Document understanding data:

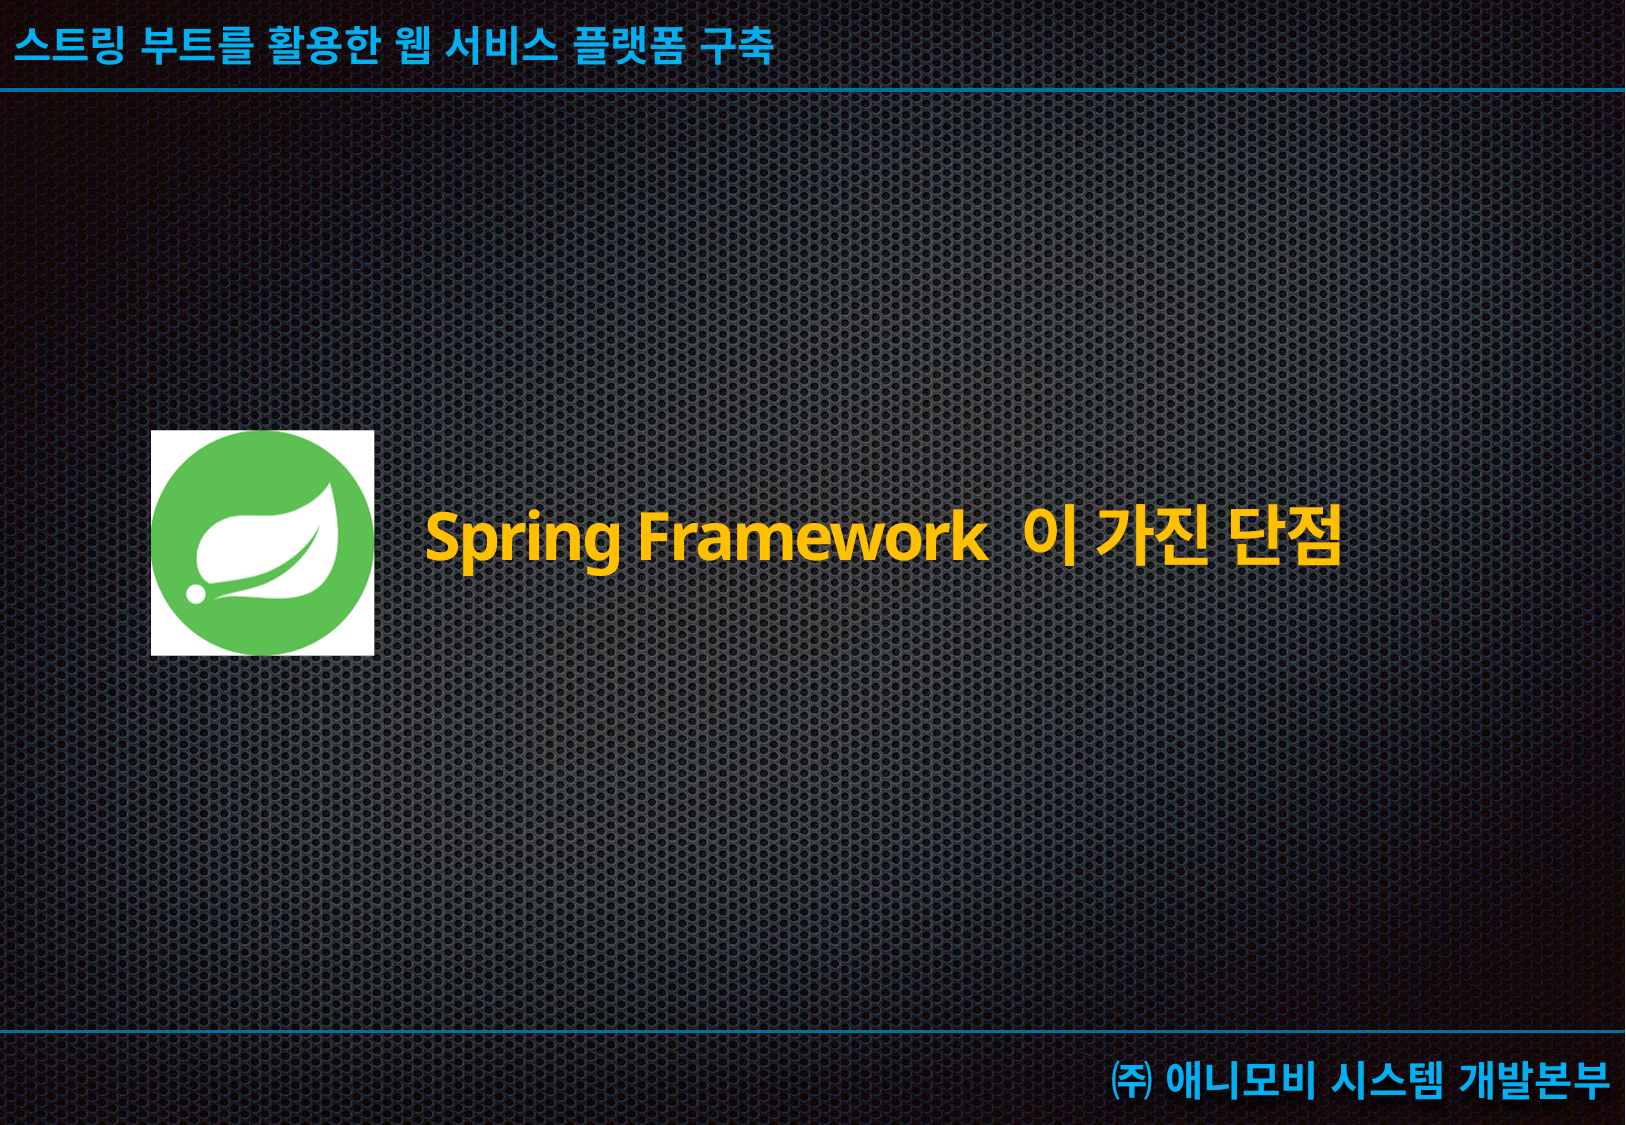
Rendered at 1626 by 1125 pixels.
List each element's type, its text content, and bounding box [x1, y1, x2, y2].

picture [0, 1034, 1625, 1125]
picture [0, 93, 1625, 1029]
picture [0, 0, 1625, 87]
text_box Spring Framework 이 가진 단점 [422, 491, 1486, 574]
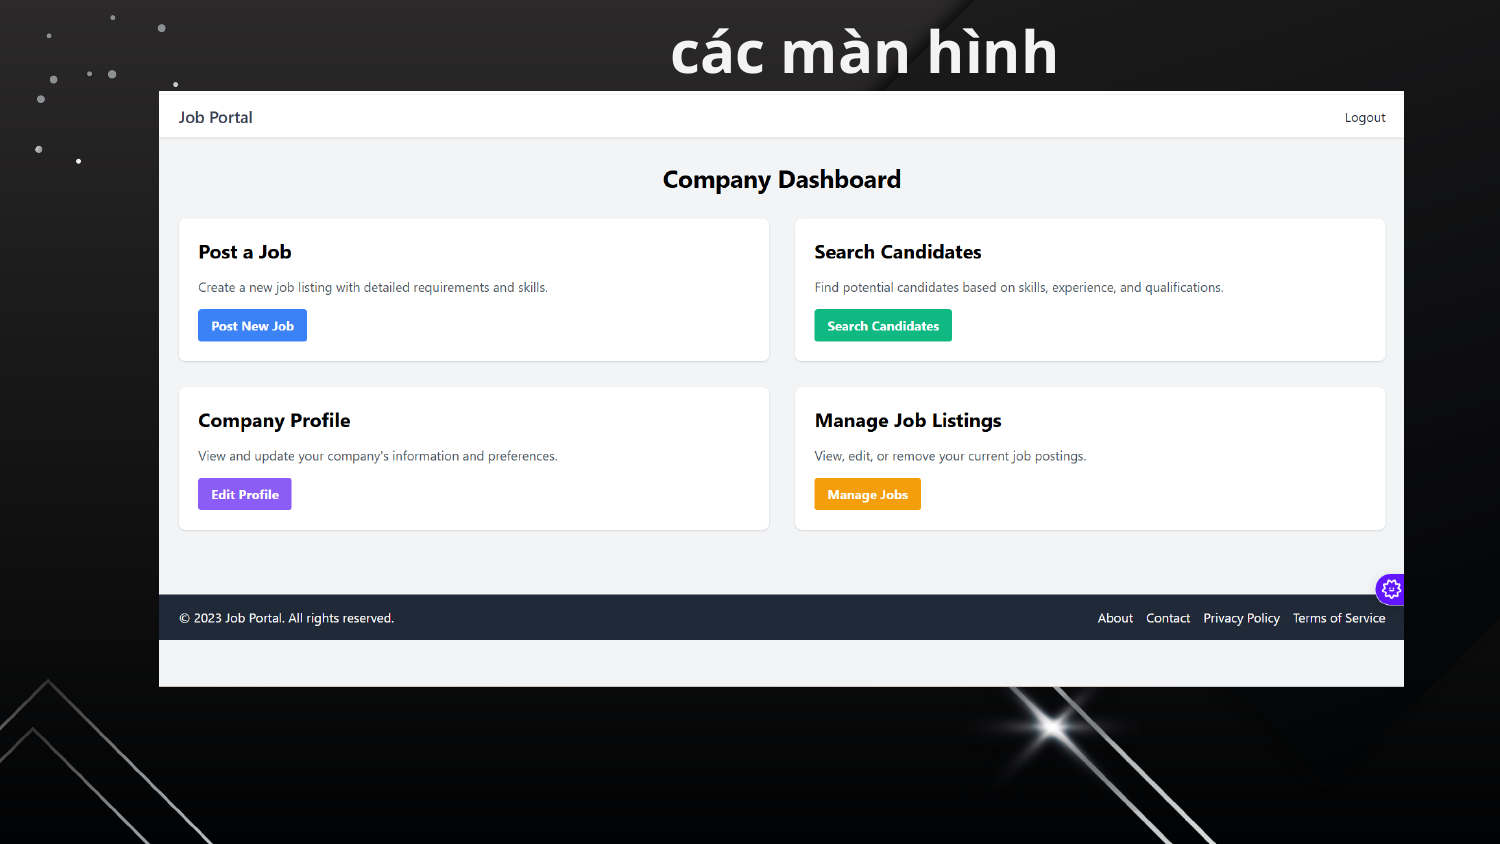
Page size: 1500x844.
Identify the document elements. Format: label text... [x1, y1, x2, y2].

**Required work:**
A word-for-word restatement of the lines running from the one with "Page size: 1500x844." to the last line of the records is the whole answer.

**Worked solution:**
Page size: 1500x844.
Identify the document elements. Format: label text... [x1, y1, x2, y2].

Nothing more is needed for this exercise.